**Gösterilen metin**:
^^^^^^^^^^^^^^^^

İnsanın bir okuma listesi olmuyor aslında. Bazen ilk gelen kitaplar nedensiz yere sona kalıyor, yıllar önce gelen kitaplara yoldaşlık ediyor.
Ne ilk kitabın değeri ötekinden az, ne de son gelen kitap hepsinin yerini alacak kadar biricik. Sadece okuyanın zihninde bilinmez bir sıralama oluyor. Bazen katmanlı bir bilginin peşinden gidiyorsunuz, bazen de bir düşünceyi yan yana okuduğunuz benzerliklerde arıyorsunuz.
Kimi zaman disiplinler arası bilgiler dikkatinizi çekiyor. Aslında hiçbir kitabın niceliği ya da niteliği ötekini öncelemiyor. Eğer özel bir araştırma peşinde değilseniz çoğu zaman nedensiz bir sıralamanın esiri oluyorsunuz.
Ancak illa okuyacaksanız zamanınız az olduğunu bilerek okumakta fayda var. Çünkü bir insanın okuma ömrü ne kadarsa o kadarlık zaman diliminde okuyabildiğiniz kadar okumaya bakmalısınız.
Bazen hastalıklar ya da başka türlü şanssızlıklar okumayı engelliyor.
Okuyucu sonsuz kitap dünyasında (sonsuz kitap dünyası rakamsal olarak sayılmazlığı ifade etmiyor aslında, dünyada var olan bütün kitapları sayılabiliriz belki de, ama okuyucunun onları okuma imkanı sonsuzlukla ifade edilebilecek bir zaman dilimine denk düştüğü için)kaç kitap okuyabilirim, diye düşünüyorsunuz.
Okumak aslında en kolayı
O sonsuzluk içinde istemediğimiz halde yer değiştiren kitaplar, okunmamış kitapların da vebalini üzerinde taşıyarak okuyucuya ulaşıyor.

^^^^^^^^^^^^^^^^

Veri satırları

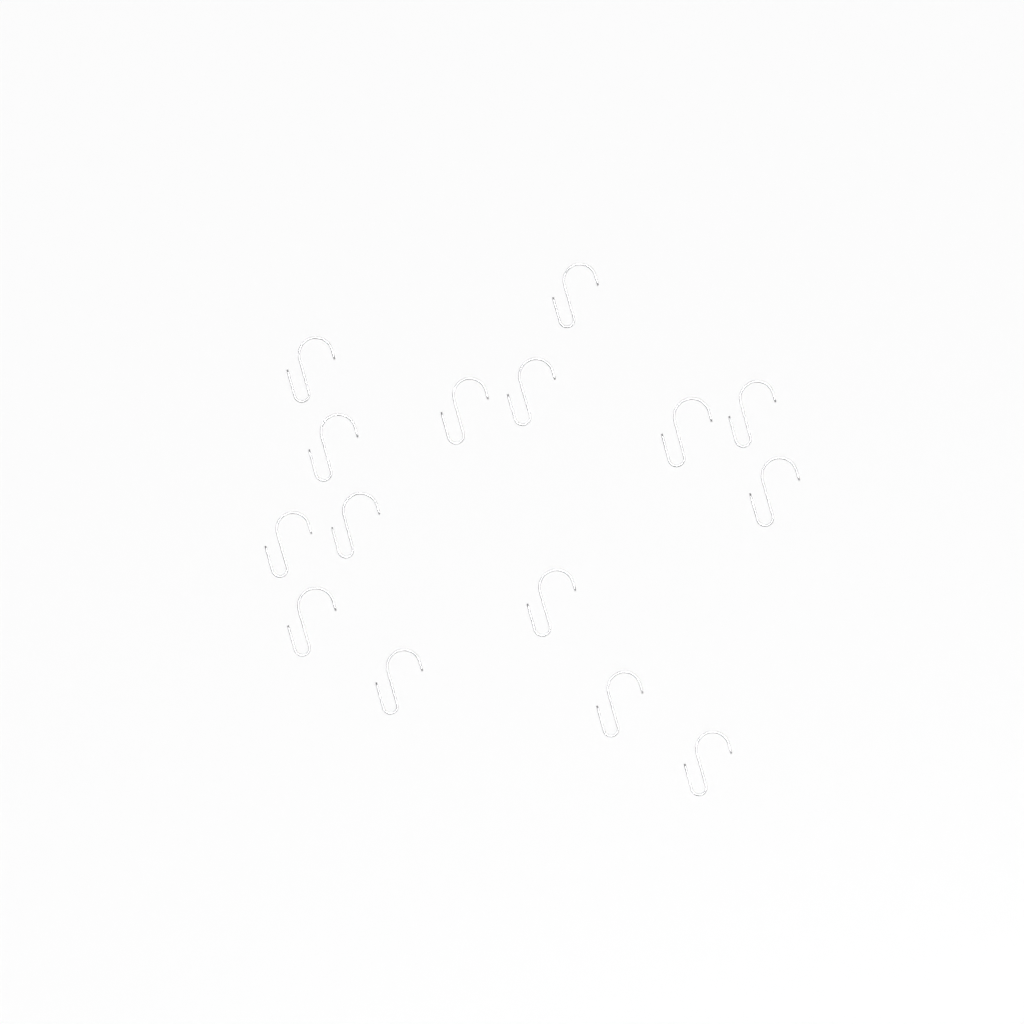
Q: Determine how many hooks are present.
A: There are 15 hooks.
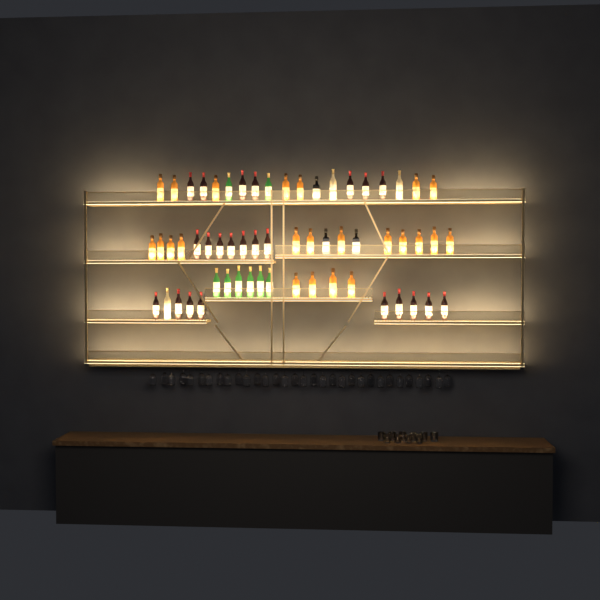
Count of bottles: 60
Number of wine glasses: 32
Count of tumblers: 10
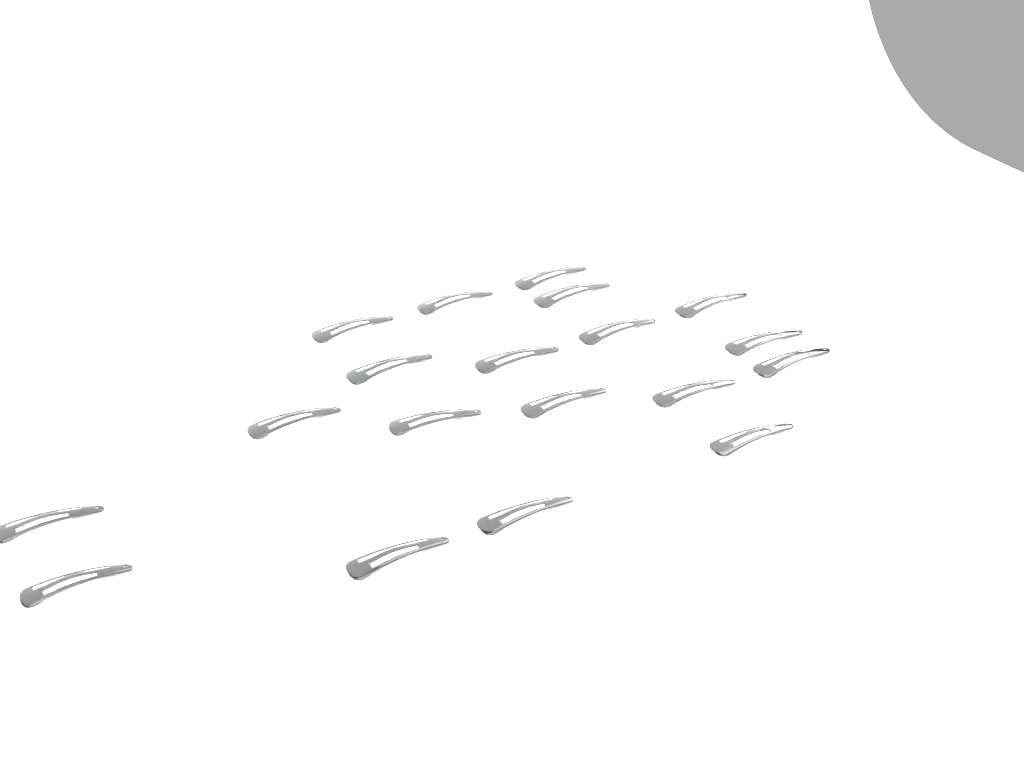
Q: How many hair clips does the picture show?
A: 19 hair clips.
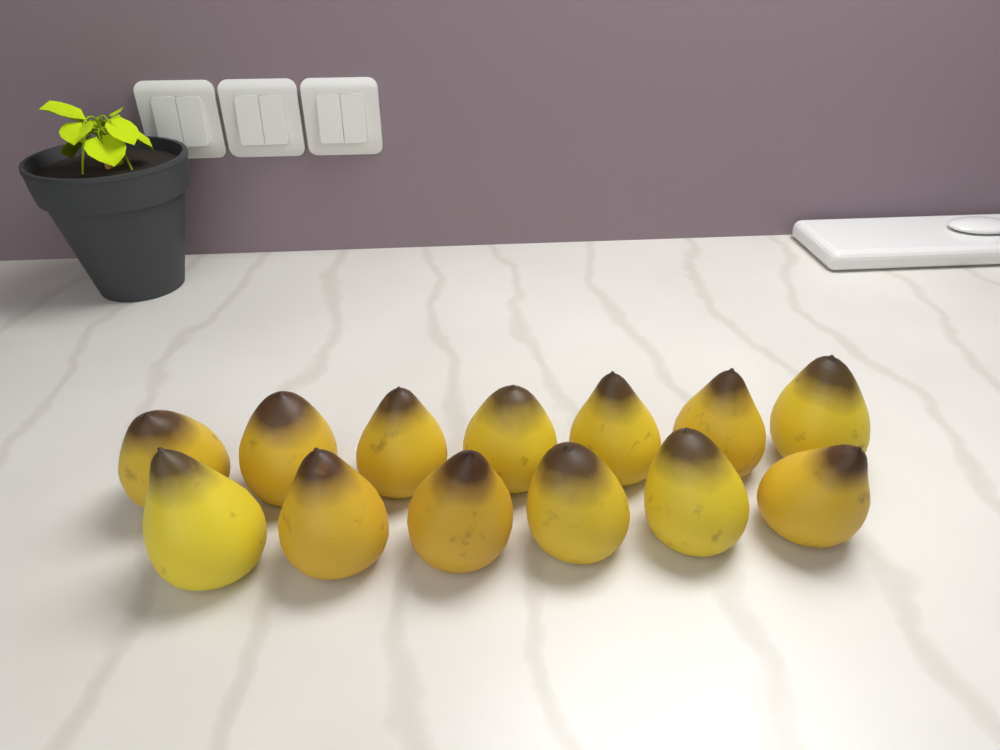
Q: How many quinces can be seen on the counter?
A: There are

^^^^^^^^^^^^^^^^

**Yapılacak görevler**:
#1 Okuma üzerine yazılmış metne göre okumayı bazen neler engelliyor?
#2 Lütfen kayıtlarda "Number of wine glasses: 32" geçen satırdan kayıtların sonuna kadar her şeyi, ilk ve son satır dahil, aynen aktarın. Resimleri yanıta almayın.

**Görev yanıtları**:
#1 Hastalıklar ya da başka türlü şanssızlıklar.

#2
Number of wine glasses: 32
Count of tumblers: 10
Q: How many hair clips does the picture show?
A: 19 hair clips.
Q: How many quinces can be seen on the counter?
A: There are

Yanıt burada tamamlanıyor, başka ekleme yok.